§ TO-DO ITEM
Only the lines holding "Fecha" are wanted; find them in the listing and return each one.
= = =
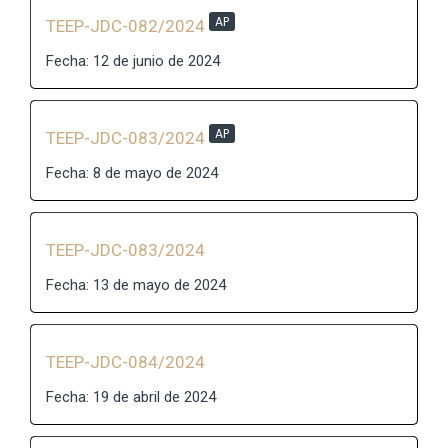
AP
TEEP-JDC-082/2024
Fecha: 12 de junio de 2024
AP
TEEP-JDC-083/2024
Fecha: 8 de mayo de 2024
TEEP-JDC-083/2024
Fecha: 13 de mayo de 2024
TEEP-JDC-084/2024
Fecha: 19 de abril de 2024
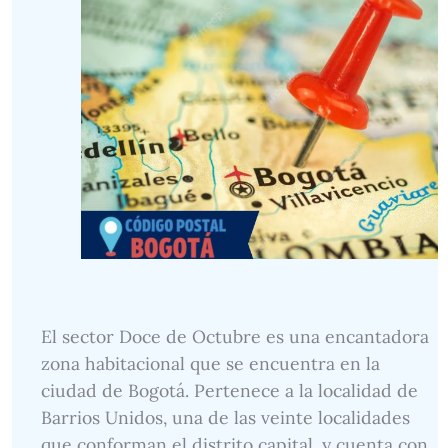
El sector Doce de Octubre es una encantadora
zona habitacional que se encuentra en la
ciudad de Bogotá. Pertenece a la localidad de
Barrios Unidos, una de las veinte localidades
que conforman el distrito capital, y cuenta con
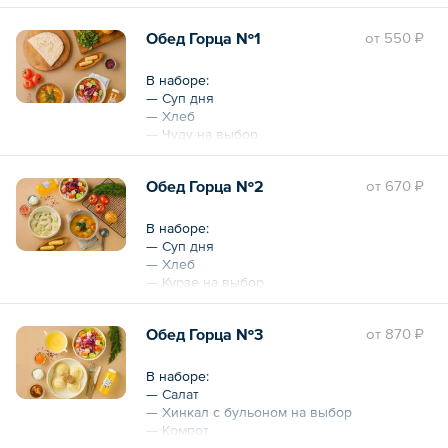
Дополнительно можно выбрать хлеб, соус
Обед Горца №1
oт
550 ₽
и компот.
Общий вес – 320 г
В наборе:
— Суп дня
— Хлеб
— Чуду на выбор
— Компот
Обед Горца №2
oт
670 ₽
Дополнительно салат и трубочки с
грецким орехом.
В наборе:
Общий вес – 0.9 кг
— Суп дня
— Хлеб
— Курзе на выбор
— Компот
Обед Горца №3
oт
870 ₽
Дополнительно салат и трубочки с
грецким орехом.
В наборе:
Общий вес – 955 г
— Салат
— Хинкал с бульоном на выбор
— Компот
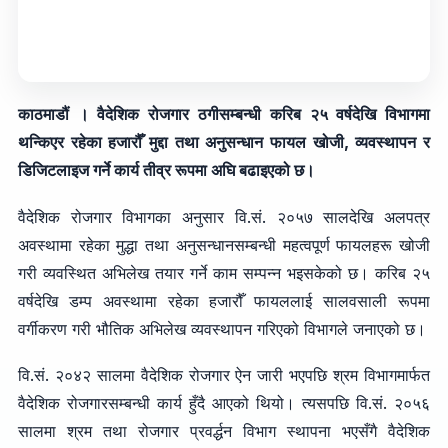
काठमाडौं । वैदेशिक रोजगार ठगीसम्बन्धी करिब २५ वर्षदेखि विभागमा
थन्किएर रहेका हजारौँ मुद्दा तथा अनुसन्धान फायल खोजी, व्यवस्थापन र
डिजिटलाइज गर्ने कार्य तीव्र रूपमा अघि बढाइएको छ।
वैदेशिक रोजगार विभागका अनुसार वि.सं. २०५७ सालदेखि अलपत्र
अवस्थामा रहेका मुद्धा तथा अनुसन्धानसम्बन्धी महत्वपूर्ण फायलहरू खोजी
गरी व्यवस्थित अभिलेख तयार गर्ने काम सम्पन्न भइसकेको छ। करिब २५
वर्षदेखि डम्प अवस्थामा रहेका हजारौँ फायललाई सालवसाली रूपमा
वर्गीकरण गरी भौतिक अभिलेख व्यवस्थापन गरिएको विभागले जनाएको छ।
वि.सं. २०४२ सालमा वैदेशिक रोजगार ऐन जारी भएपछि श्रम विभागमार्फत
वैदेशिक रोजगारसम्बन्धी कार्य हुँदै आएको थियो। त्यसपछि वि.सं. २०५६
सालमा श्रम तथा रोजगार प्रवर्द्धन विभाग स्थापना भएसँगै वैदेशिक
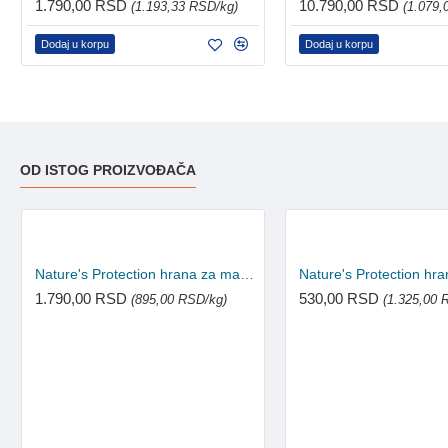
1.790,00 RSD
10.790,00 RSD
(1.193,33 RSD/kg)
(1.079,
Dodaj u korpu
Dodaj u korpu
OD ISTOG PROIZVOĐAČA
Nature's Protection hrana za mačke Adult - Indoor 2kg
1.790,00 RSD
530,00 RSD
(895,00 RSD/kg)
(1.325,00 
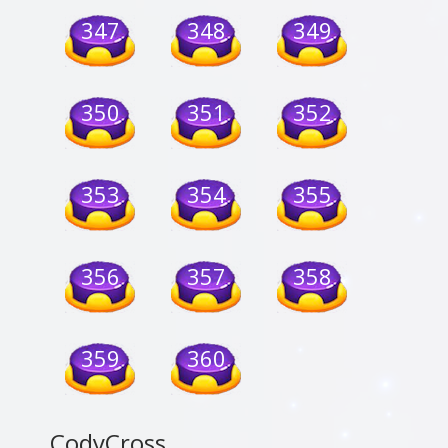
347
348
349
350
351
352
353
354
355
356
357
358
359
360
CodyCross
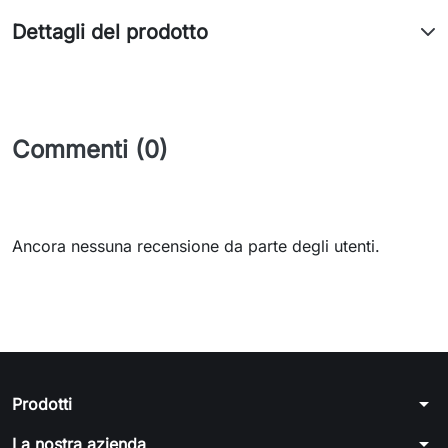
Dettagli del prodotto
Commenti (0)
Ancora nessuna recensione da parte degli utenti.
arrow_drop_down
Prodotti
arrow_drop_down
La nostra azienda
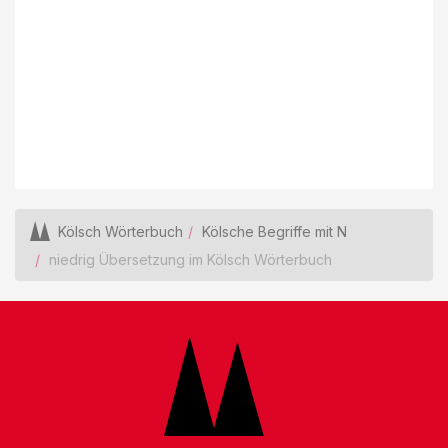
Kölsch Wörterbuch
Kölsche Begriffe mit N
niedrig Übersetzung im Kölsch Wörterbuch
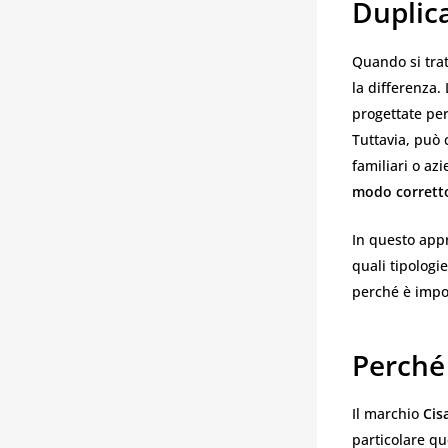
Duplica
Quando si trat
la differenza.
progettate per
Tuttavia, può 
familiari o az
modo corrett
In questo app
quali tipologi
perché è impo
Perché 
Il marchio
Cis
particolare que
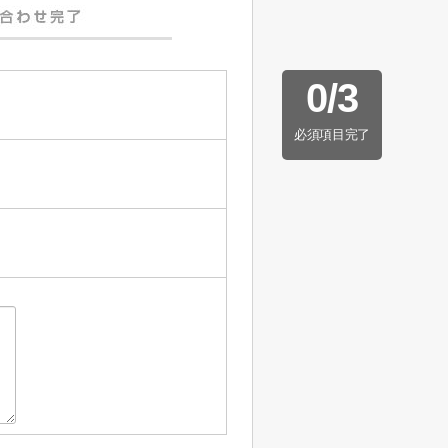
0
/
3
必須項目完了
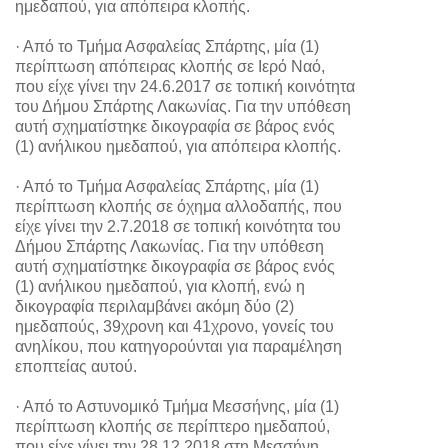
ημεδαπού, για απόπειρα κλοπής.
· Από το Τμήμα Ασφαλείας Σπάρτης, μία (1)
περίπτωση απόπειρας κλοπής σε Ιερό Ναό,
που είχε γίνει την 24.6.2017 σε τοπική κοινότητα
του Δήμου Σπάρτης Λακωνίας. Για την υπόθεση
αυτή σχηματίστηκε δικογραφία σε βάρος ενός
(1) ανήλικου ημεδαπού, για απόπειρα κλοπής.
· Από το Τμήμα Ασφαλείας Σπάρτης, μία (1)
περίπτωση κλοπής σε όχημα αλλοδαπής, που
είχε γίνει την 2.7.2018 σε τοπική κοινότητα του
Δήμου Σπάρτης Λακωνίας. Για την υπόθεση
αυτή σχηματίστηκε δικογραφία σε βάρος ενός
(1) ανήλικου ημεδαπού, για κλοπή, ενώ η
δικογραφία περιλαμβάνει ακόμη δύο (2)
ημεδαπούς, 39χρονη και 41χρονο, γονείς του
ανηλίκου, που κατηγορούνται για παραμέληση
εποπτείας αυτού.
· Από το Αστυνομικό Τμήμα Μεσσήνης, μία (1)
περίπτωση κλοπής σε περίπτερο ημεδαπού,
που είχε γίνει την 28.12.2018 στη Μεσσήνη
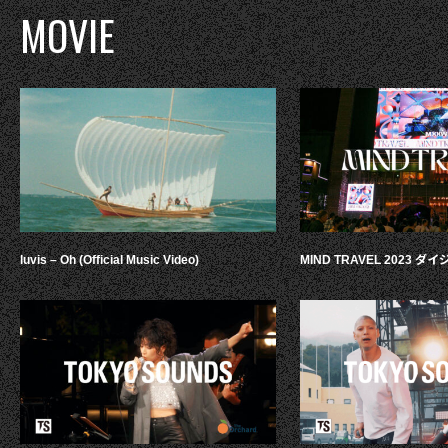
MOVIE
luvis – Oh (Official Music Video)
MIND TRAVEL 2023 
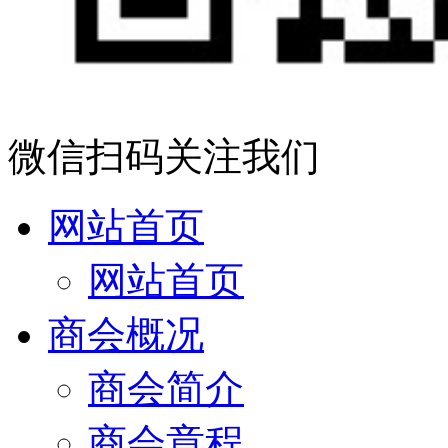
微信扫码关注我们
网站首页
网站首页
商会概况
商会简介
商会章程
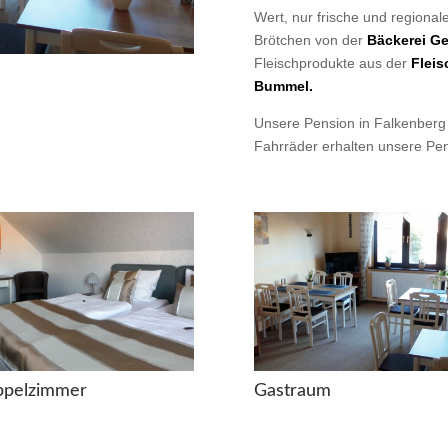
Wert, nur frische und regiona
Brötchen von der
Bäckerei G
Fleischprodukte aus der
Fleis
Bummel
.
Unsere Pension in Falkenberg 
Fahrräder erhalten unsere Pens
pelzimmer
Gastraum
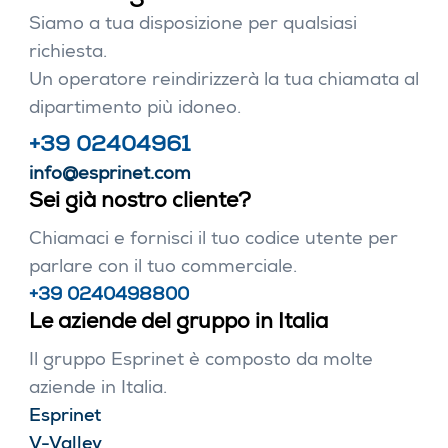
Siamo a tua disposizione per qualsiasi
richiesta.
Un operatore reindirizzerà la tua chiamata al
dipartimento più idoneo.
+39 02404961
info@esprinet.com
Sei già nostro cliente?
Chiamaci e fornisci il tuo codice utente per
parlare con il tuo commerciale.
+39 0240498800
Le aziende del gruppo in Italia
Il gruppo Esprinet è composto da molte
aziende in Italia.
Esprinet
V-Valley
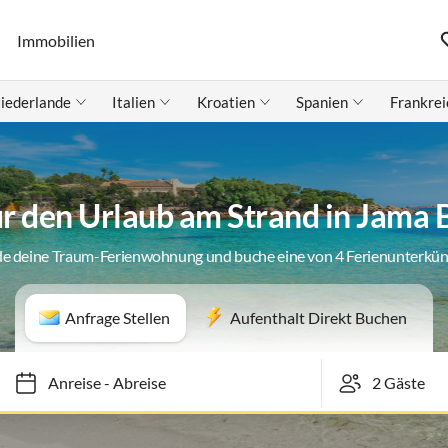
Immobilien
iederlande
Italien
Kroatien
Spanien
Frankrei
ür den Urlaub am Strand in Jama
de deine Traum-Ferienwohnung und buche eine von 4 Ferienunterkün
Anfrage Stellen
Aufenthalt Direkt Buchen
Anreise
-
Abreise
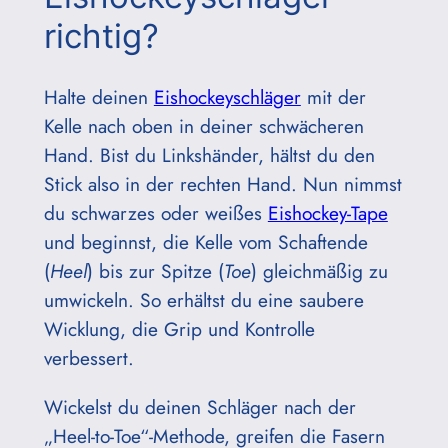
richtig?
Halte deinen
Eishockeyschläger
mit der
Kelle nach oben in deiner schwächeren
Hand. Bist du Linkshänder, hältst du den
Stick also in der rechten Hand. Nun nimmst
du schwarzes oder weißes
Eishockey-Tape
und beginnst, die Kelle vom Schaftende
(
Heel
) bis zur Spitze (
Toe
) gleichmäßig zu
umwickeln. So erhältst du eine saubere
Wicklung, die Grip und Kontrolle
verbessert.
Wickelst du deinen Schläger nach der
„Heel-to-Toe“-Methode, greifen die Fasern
= = =
§ ANSWER BELOW
Fecha: 12 de junio de 2024
Fecha: 8 de mayo de 2024
Fecha: 13 de mayo de 2024
Fecha: 19 de abril de 2024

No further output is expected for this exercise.